As of February 2, 2017, Charlotte Shea Schwartz can climb out of her crib.
WHYYYYYYYYYYYYYYYYYYYYYYYYYYYYYYYYYYYYYYYYYYYYYYYYYYYYYYYYYYYYYYYYYYYYYYYYYYYYYYYYYYYYY.
It’s not fair I tell you! NOT FAIR. We just started sleeping less like an asshole and more like a semi-asshole and NOW SHE CAN CLIMB OUT. She figured it out in one night! Eric texted me yesterday afternoon saying he saw her in the monitor after she was put down for her nap STANDING ON THE LEDGE like she was on a balance beam. And then every time she was put back down she climbed back up and was straddling the crib like it was a horse refusing to sleep. THIS IS WHAT HELL DREAMS ARE MADE OF.
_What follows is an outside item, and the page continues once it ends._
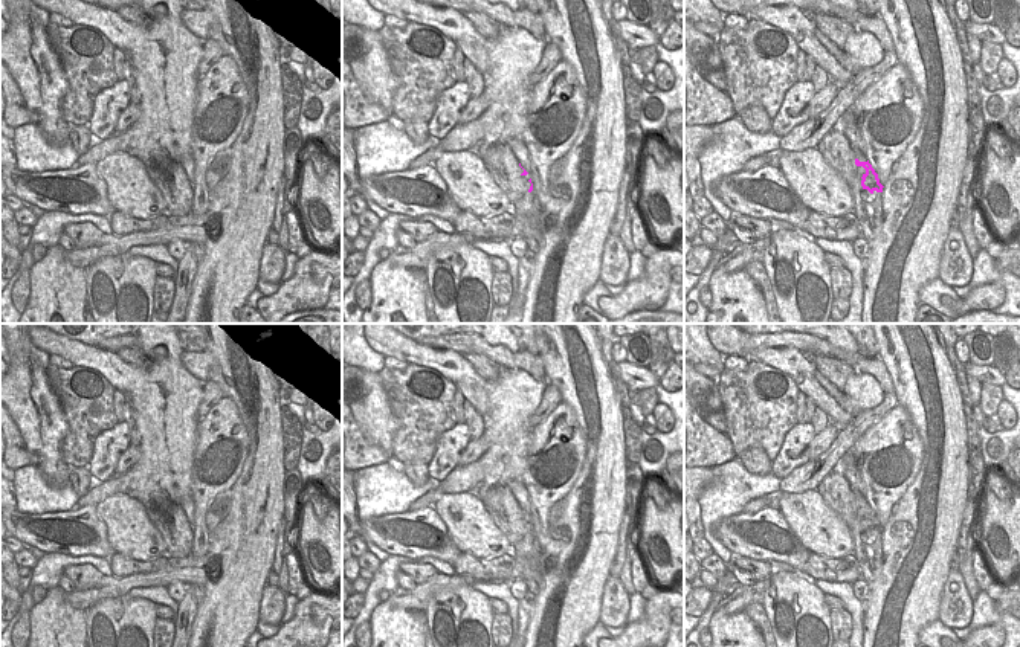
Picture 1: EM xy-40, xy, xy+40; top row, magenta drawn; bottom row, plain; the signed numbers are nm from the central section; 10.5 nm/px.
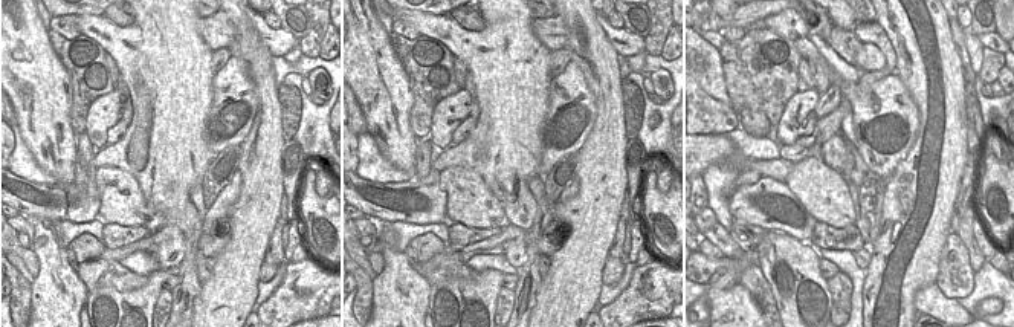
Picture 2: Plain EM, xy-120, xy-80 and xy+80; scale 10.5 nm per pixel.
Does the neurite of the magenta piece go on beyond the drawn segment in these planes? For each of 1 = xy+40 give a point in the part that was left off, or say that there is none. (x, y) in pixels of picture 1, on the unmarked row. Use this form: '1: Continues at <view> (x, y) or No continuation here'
1: No continuation here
Before you come at me and say, “oh it may be time for a big girl bed!” I say to you: SHUT UP. SHUT UP SHUT UP SHUT UP SHUT UP. We are NOT READY for a big girl bed. Can you even imagine me trying to get the worst sleeper of all sleepers to stay IN A BED?! It is not that time. It is not even close to that time. SO, here are the options we will be implementing before we take on that hellish endeavor.
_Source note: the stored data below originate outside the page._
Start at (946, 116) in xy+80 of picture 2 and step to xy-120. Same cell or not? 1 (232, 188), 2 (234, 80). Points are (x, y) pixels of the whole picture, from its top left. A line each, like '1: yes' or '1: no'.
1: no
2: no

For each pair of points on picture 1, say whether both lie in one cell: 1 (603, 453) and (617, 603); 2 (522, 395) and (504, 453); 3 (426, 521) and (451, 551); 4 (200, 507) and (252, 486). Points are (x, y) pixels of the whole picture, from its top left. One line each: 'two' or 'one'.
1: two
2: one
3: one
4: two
Option 1: The sleep sack. I put it on her last night and she couldn’t get out of the crib at my mom’s house. I am not sure if this is because my mom’s crib is better than ours and she can’t balance on it or if the sack is actually keeping her from hoisting her legs over the side. What they don’t tell you when you are shopping for baby furniture is that while the beautiful decorative crib you are purchasing for your sweet demon baby may look pretty, if the front of the crib has a nice thick ledge (like the one I’ve got), she’s going to balance her sleep revolting ass on it and get out. The crib at my parents house has no such ledge, and therefore may be better for keeping the kid contained. We’ll see how the sack works back at our house.
Option 2: If the sack doesn’t work, I’m going to try and see if we can remove the springs that the mattress rests on and put the mattress on the floor like she is some kind of animal. WHICH SHE IS. BECAUSE SHE KEEPS CLIMBING LIKE A MONKEY. If this doesn’t work, we are left with our third option.
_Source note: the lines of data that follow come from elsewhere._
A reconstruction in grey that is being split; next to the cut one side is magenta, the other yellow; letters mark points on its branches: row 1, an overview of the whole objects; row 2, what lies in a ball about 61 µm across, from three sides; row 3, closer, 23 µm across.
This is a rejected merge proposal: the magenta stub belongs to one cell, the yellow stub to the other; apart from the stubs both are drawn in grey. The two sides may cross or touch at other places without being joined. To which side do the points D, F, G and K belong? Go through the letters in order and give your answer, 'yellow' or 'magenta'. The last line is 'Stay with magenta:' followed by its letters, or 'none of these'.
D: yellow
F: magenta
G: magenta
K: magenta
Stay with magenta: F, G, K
Option 3: Turn the crib around. This will look RIDICULOUS, but the back of her crib is much, much higher than the front and therefore if the ledge portion is against the wall she won’t be able to get out. I don’t know how we’ll get her in it though. We might have to throw her over the top, which probably won’t help her sleeping.
Option 4: Tie her legs together like a turkey. This is my favorite option, but I was told it is child abuse, so I guess I can’t commit to this option. Drats.
I swear, when one thing starts to get easy and you think you’re in the clear, you’re thrown a curve ball. I have been up since 4:30 this morning because I had a nightmare that she climbed out of the crib and pulled a dresser onto herself and I couldn’t get myself to relax. The anxiety is so real. It’s crazy how worked up you can get over all the what ifs in parenting.
Please pray that one of these options work, because I am telling you I will tie her legs together before I venture into big girl bed territory. NOT READY NOT READY NOT READY.